Functional programming language

Hope is a programming language based on functional programming developed in the 1970s at the University of Edinburgh.
It predates Miranda and Haskell and is contemporaneous with ML, also developed at the university. Hope was derived from NPL, a simple functional language developed by Rod Burstall and John Darlington in their work on program transformation. NPL and Hope are notable for being the first languages with call-by-pattern evaluation and algebraic data types.

Hope was named for Sir Thomas Hope (c. 1681–1771), a Scottish agriculture reformer, after whom Hope Park Square in Edinburgh, the location of the artificial intelligence department at the time of the development of Hope, was also named.

The first implementation of Hope used strict evaluation, but there have since been lazy evaluation versions and strict versions with lazy constructors. A successor language Hope+, developed jointly between Imperial College and International Computers Limited, added annotations to dictate either strict or lazy evaluation.

==Language details==
A factorial program in Hope is:
 dec fact : num -> num;
 --- fact 0 <= 1;
 --- fact n <= n*fact(n-1);

Changing the order of clauses does not change the meaning of the program, because Hope's pattern matching always favors more specific patterns over less specific ones. Explicit declarations of data types in Hope are required; there is no type inference algorithm.

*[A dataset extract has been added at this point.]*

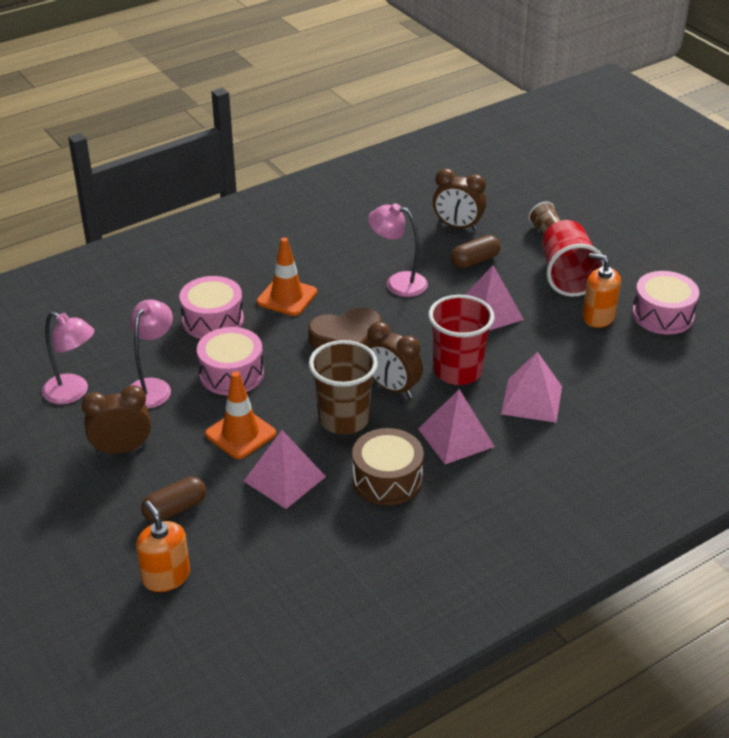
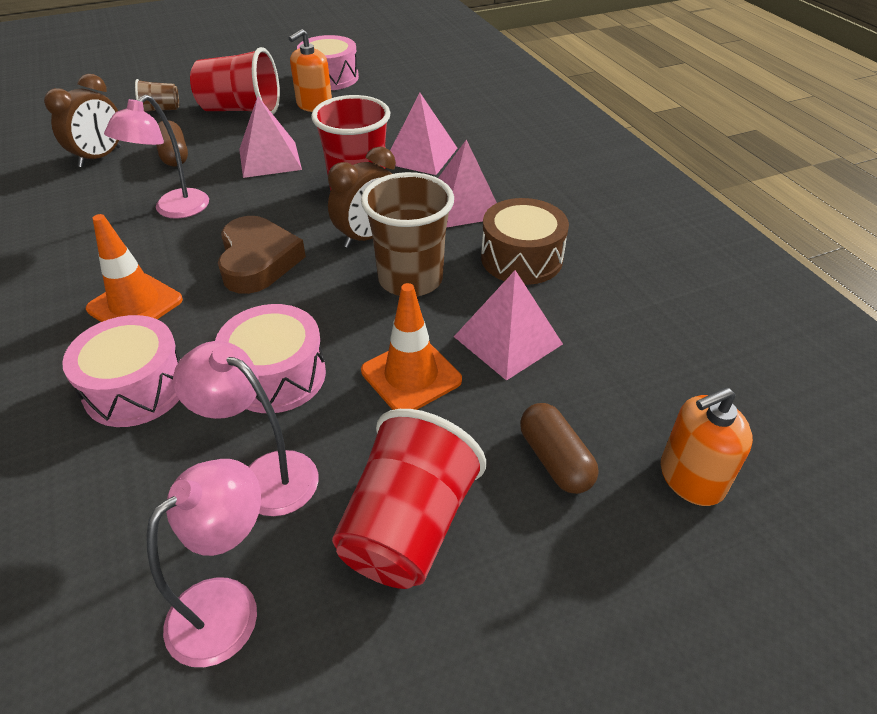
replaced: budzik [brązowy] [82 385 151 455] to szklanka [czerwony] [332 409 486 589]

Hope provides two built-in data structures: tuples and lists.

==Implementations==
Roger Bailey's Hope tutorial in the August 1985 issue of Byte references an interpreter for IBM PC DOS 2.0. British Telecom embarked on a project with Imperial College London to implement a version of Hope. The first release was coded by Thanos Vassilakis in 1986. Further releases were coded by Mark Tasng of British Telecom.